The internal divisions within the working classes broadly correspond to differentiation on the basis of national or ethnic origin, especially in Europe, and it is to be feared that great waves of xenophobia will be unleashed should there be competition for the right to work when there is not enough work to go around. This is a real danger against which the trade union bodies have made no provision as they confine themselves to vaguely internationalist pronouncements while making no effort to adopt significant numbers of foreign workers who are often exposed to double or triple exploitation, including exploitation at the hands of their own mischievous compatriots.
The lack of a common objective, some overall purpose, even a utopian one, among the body of wage-earners, reinforces the importance of purely quantitative demands and accords a telling importance to the initiative of the authorities. There being no expectation of a comprehensive overhaul of the economic system and government system, which would involve every single worker showing an interest and making a willing contribution, the only option left is to screw as much as possible from a less and less controllable regime which grows ever more distant but which offers a guarantee of infinite economic growth, provided that the worker keeps his nose out.
Through diversification, the worker's condition leads to a breakdown in what mutual aid and community feeling ever existed (little enough in practice but an enormous factor in terms of its symbolic and moral presence). Even on a reduced scale, imitating the bourgeois turns the working man into a bourgeois.
A mental imbalance sets in, surfacing only in times of great tension when events bring it to light. The wage worker in his heart of hearts feels doomed by his fate while, failing to chime with a collective revolutionary movement, all of his efforts are directed solely to keeping up the appearances of bourgeois or manager. This is what substantial segments of working class youth can see or guess at before they are absorbed into the system, before they themselves are caught up in the daily grind. Their rebelliousness should be seen less as contempt for the elders and more as a contempt for conformity, not so much a determination to “make it" as an index of disgust with the society proffered to them.
In manual worker and technician alike—for there is such a thing as engineer-labour just as there is street-sweeper labour—the underlying feeling, whether conscious or flaring up in some work dispute, is that all of the appearances offull citizenship are granted him except where work is concerned, and that this exception makes a fallacious lie and nonsense of the whole thing.
In French populist language, going to work is translated as “gluttony for punishment."
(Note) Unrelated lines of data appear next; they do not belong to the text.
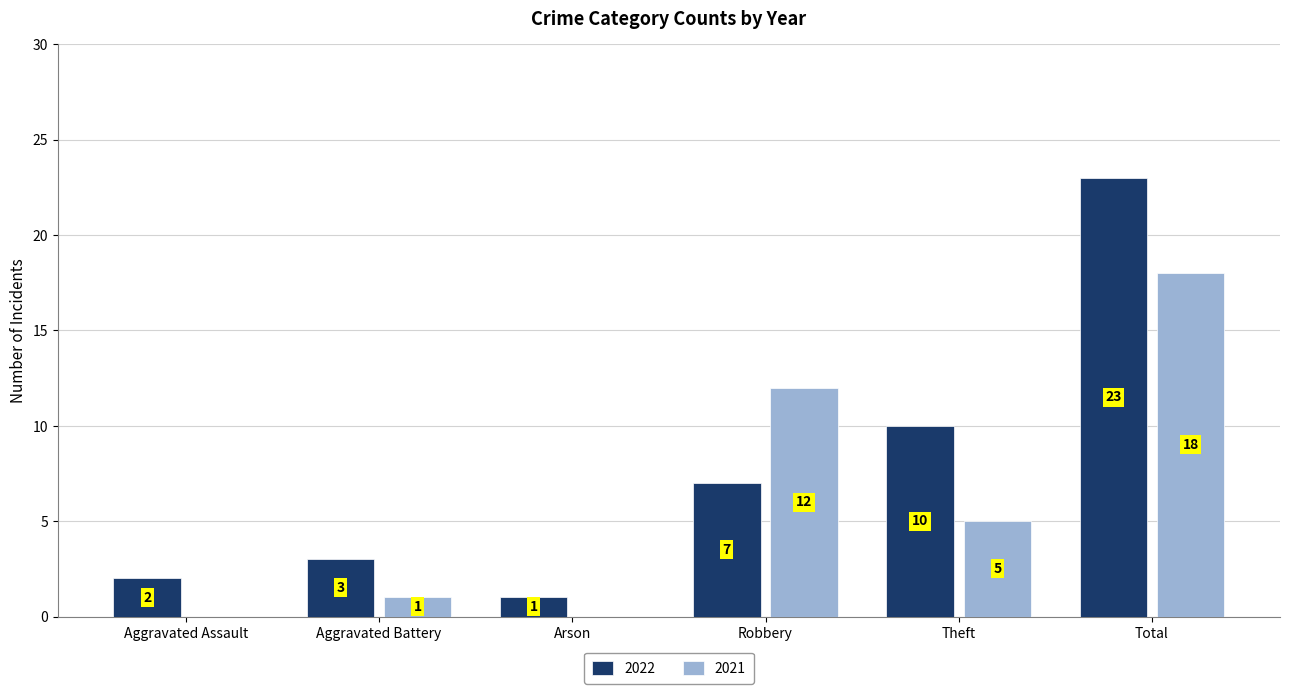

Which series has the largest total across all categories?

2022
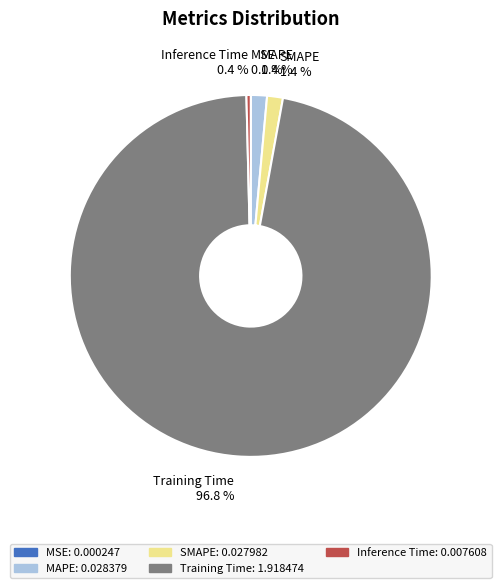

Which category has the biggest portion of the pie?

Training Time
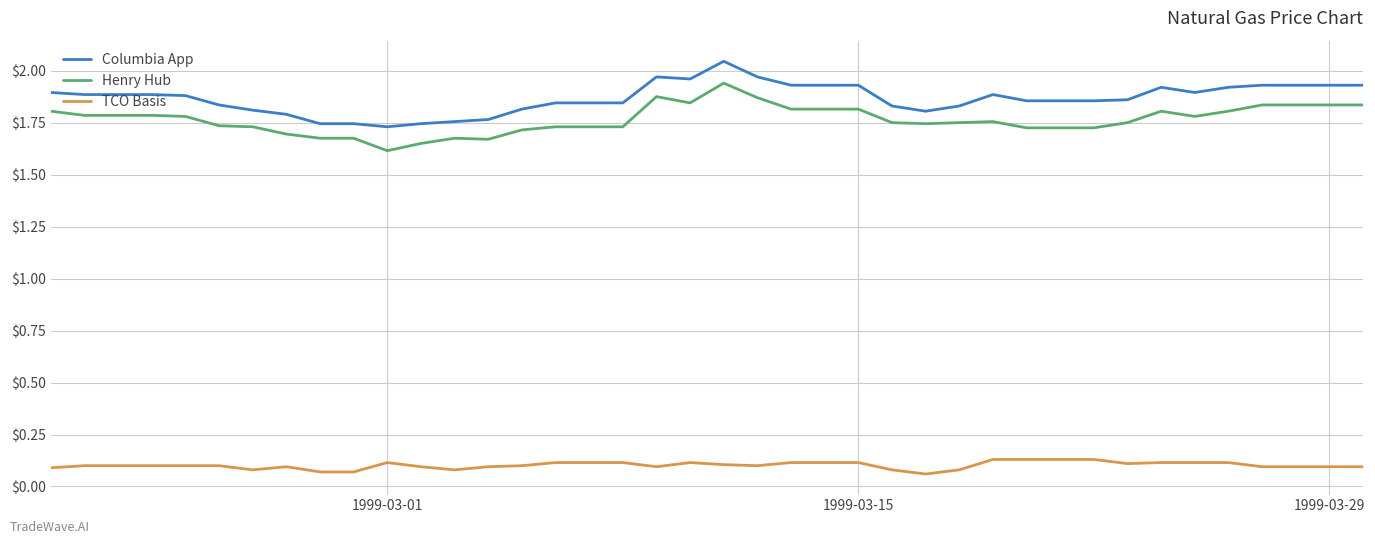

Which series has the largest total across all categories?

Columbia App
So the new features of industrial society, the characteristics of a post-industrial society represent further hurdles in the already tough search for ways of sketching and building a libertarian world. On the other hand, the outcome, the advantages of a super-organized society do not have the capacity to do away with either the feeling offrustration in workers or the need to come up with a fundamentally different society. If anarchism did not exist, it would very quickly be invented by way of a response to the hypocrisies and blights of the modern world.